Per quanto riguarda le analogie stilistiche, non poche sono le testimonianze
che indurrebbero a far coincidere la stesura dei Sonetti (alcuni o tutti) con
quella delle prime commedie e dei poemetti. Circa questi ultimi è d’uopo
anche un rilievo di carattere contenutistico: nel Venere e Adone è presente
anche il tema dell’increase, dell’esortazione a procreare che è tema
dominante dei primi 17 sonetti, la cosiddetta «sequenza matrimoniale». I
sostenitori della tesi Southampton propendono quindi per il 1593
(pubblicazione del Venere e Adone con relativa dedica) come data di inizio
della composizione; e poiché nel sonetto 104 si fa riferimento al fatto che
l’amicizia fra Shakespeare e il fair youth data da tre anni, essi attribuiscono la
stesura dei primi 104 sonetti al periodo fra il 1593 e il 1596.
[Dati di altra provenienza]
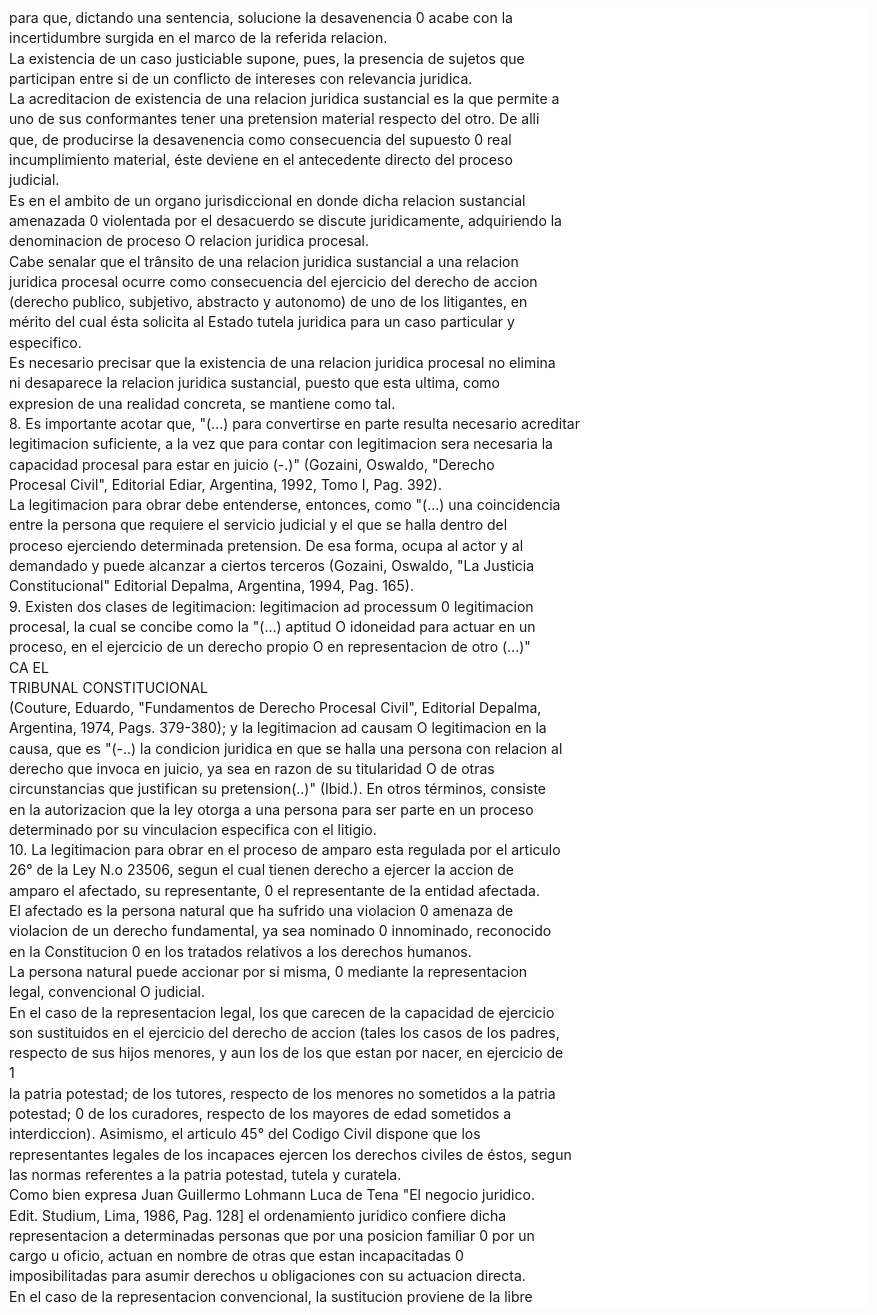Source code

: para que, dictando una sentencia, solucione la desavenencia 0 acabe con la  
incertidumbre surgida en el marco de la referida relacion.  
La existencia de un caso justiciable supone, pues, la presencia de sujetos que  
participan entre si de un conflicto de intereses con relevancia juridica.  
La acreditacion de existencia de una relacion juridica sustancial es la que permite a  
uno de sus conformantes tener una pretension material respecto del otro. De alli  
que, de producirse la desavenencia como consecuencia del supuesto 0 real  
incumplimiento material, éste deviene en el antecedente directo del proceso  
judicial.  
Es en el ambito de un organo jurisdiccional en donde dicha relacion sustancial  
amenazada 0 violentada por el desacuerdo se discute juridicamente, adquiriendo la  
denominacion de proceso O relacion juridica procesal.  
Cabe senalar que el trânsito de una relacion juridica sustancial a una relacion  
juridica procesal ocurre como consecuencia del ejercicio del derecho de accion  
(derecho publico, subjetivo, abstracto y autonomo) de uno de los litigantes, en  
mérito del cual ésta solicita al Estado tutela juridica para un caso particular y  
especifico.  
Es necesario precisar que la existencia de una relacion juridica procesal no elimina  
ni desaparece la relacion juridica sustancial, puesto que esta ultima, como  
expresion de una realidad concreta, se mantiene como tal.  
8. Es importante acotar que, "(...) para convertirse en parte resulta necesario acreditar  
legitimacion suficiente, a la vez que para contar con legitimacion sera necesaria la  
capacidad procesal para estar en juicio (-.)" (Gozaini, Oswaldo, "Derecho  
Procesal Civil", Editorial Ediar, Argentina, 1992, Tomo I, Pag. 392).  
La legitimacion para obrar debe entenderse, entonces, como "(...) una coincidencia  
entre la persona que requiere el servicio judicial y el que se halla dentro del  
proceso ejerciendo determinada pretension. De esa forma, ocupa al actor y al  
demandado y puede alcanzar a ciertos terceros (Gozaini, Oswaldo, "La Justicia  
Constitucional" Editorial Depalma, Argentina, 1994, Pag. 165).  
9. Existen dos clases de legitimacion: legitimacion ad processum 0 legitimacion  
procesal, la cual se concibe como la "(...) aptitud O idoneidad para actuar en un  
proceso, en el ejercicio de un derecho propio O en representacion de otro (...)"  
CA EL  
TRIBUNAL CONSTITUCIONAL  
(Couture, Eduardo, "Fundamentos de Derecho Procesal Civil", Editorial Depalma,  
Argentina, 1974, Pags. 379-380); y la legitimacion ad causam O legitimacion en la  
causa, que es "(-..) la condicion juridica en que se halla una persona con relacion al  
derecho que invoca en juicio, ya sea en razon de su titularidad O de otras  
circunstancias que justifican su pretension(..)" (Ibid.). En otros términos, consiste  
en la autorizacion que la ley otorga a una persona para ser parte en un proceso  
determinado por su vinculacion especifica con el litigio.  
10. La legitimacion para obrar en el proceso de amparo esta regulada por el articulo  
26° de la Ley N.o 23506, segun el cual tienen derecho a ejercer la accion de  
amparo el afectado, su representante, 0 el representante de la entidad afectada.  
El afectado es la persona natural que ha sufrido una violacion 0 amenaza de  
violacion de un derecho fundamental, ya sea nominado 0 innominado, reconocido  
en la Constitucion 0 en los tratados relativos a los derechos humanos.  
La persona natural puede accionar por si misma, 0 mediante la representacion  
legal, convencional O judicial.  
En el caso de la representacion legal, los que carecen de la capacidad de ejercicio  
son sustituidos en el ejercicio del derecho de accion (tales los casos de los padres,  
respecto de sus hijos menores, y aun los de los que estan por nacer, en ejercicio de  
1  
la patria potestad; de los tutores, respecto de los menores no sometidos a la patria  
potestad; 0 de los curadores, respecto de los mayores de edad sometidos a  
interdiccion). Asimismo, el articulo 45° del Codigo Civil dispone que los  
representantes legales de los incapaces ejercen los derechos civiles de éstos, segun  
las normas referentes a la patria potestad, tutela y curatela.  
Como bien expresa Juan Guillermo Lohmann Luca de Tena "El negocio juridico.  
Edit. Studium, Lima, 1986, Pag. 128] el ordenamiento juridico confiere dicha  
representacion a determinadas personas que por una posicion familiar 0 por un  
cargo u oficio, actuan en nombre de otras que estan incapacitadas 0  
imposibilitadas para asumir derechos u obligaciones con su actuacion directa.  
En el caso de la representacion convencional, la sustitucion proviene de la libre  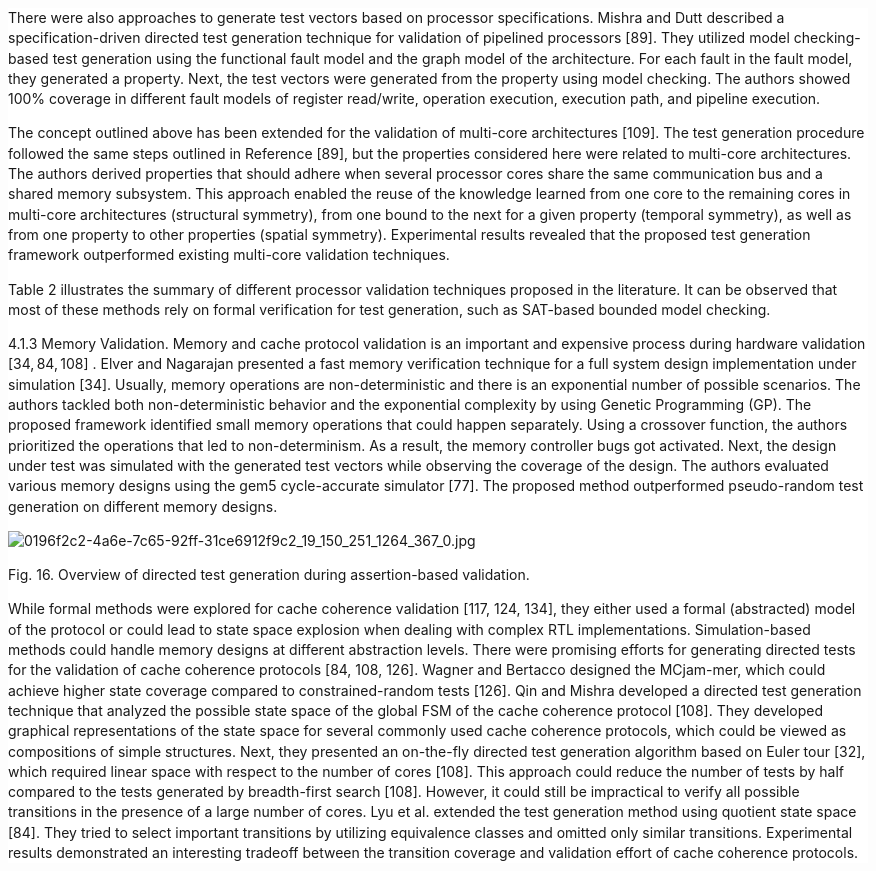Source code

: There were also approaches to generate test vectors based on processor specifications. Mishra and Dutt described a specification-driven directed test generation technique for validation of pipelined processors [89]. They utilized model checking-based test generation using the functional fault model and the graph model of the architecture. For each fault in the fault model, they generated a property. Next, the test vectors were generated from the property using model checking. The authors showed ${100}\%$ coverage in different fault models of register read/write, operation execution, execution path, and pipeline execution.

The concept outlined above has been extended for the validation of multi-core architectures [109]. The test generation procedure followed the same steps outlined in Reference [89], but the properties considered here were related to multi-core architectures. The authors derived properties that should adhere when several processor cores share the same communication bus and a shared memory subsystem. This approach enabled the reuse of the knowledge learned from one core to the remaining cores in multi-core architectures (structural symmetry), from one bound to the next for a given property (temporal symmetry), as well as from one property to other properties (spatial symmetry). Experimental results revealed that the proposed test generation framework outperformed existing multi-core validation techniques.

Table 2 illustrates the summary of different processor validation techniques proposed in the literature. It can be observed that most of these methods rely on formal verification for test generation, such as SAT-based bounded model checking.

4.1.3 Memory Validation. Memory and cache protocol validation is an important and expensive process during hardware validation $\left\lbrack  {{34},{84},{108}}\right\rbrack$ . Elver and Nagarajan presented a fast memory verification technique for a full system design implementation under simulation [34]. Usually, memory operations are non-deterministic and there is an exponential number of possible scenarios. The authors tackled both non-deterministic behavior and the exponential complexity by using Genetic Programming (GP). The proposed framework identified small memory operations that could happen separately. Using a crossover function, the authors prioritized the operations that led to non-determinism. As a result, the memory controller bugs got activated. Next, the design under test was simulated with the generated test vectors while observing the coverage of the design. The authors evaluated various memory designs using the gem5 cycle-accurate simulator [77]. The proposed method outperformed pseudo-random test generation on different memory designs.

![0196f2c2-4a6e-7c65-92ff-31ce6912f9c2_19_150_251_1264_367_0.jpg](images/0196f2c2-4a6e-7c65-92ff-31ce6912f9c2_19_150_251_1264_367_0.jpg)

Fig. 16. Overview of directed test generation during assertion-based validation.

While formal methods were explored for cache coherence validation [117, 124, 134], they either used a formal (abstracted) model of the protocol or could lead to state space explosion when dealing with complex RTL implementations. Simulation-based methods could handle memory designs at different abstraction levels. There were promising efforts for generating directed tests for the validation of cache coherence protocols [84, 108, 126]. Wagner and Bertacco designed the MCjam-mer, which could achieve higher state coverage compared to constrained-random tests [126]. Qin and Mishra developed a directed test generation technique that analyzed the possible state space of the global FSM of the cache coherence protocol [108]. They developed graphical representations of the state space for several commonly used cache coherence protocols, which could be viewed as compositions of simple structures. Next, they presented an on-the-fly directed test generation algorithm based on Euler tour [32], which required linear space with respect to the number of cores [108]. This approach could reduce the number of tests by half compared to the tests generated by breadth-first search [108]. However, it could still be impractical to verify all possible transitions in the presence of a large number of cores. Lyu et al. extended the test generation method using quotient state space [84]. They tried to select important transitions by utilizing equivalence classes and omitted only similar transitions. Experimental results demonstrated an interesting tradeoff between the transition coverage and validation effort of cache coherence protocols.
Tale supposizione sembra avvalorata, aggiungiamo noi, da evidenti analogie
esistenti fra alcuni sonetti e Romeo e Giulietta, una delle prime tragedie
scritte da Shakespeare. Proprio il sonetto 104, nella menzione ai tre anni
trascorsi dall’inizio dell’amicizia fra il poeta e il fair youth, così dice: «... three
Winter’s cold / Have from the forests shook three summer’s pride /.../ Since
first I saw you fresh which yet are green». E in Romeo e Giulietta il vecchio
Capuleti, obiettando che Giulietta è troppo giovane per sposarsi, così si
rivolge a Paride perché si convinca ad attendere (I, ii, v. 10): «Let two more
summers wither in their pride». Appare evidente, nel riferimento al
trascorrere del tempo, l’impiego della stessa metafora (il disseccarsi delle
foglie, «orgoglio dell’estate», nel volgere degli anni, identificati nella loro
stagione più bella).
Ma anche nel verso iniziale del sonetto 33 è rilevabile, e in maniera anche più
probante, un parallelismo sintattico e lessematico con un altro punto della
tragedia. Ecco il verso in questione: «Full many a glorious morning have I
seen», mentre in Romeo e Giulietta Montecchi, descrivendo la malinconia di
cui il figlio Romeo è affetto, così si esprime:
Many a morning hath he there been seen
With tears augmenting the fresh morning’s dew.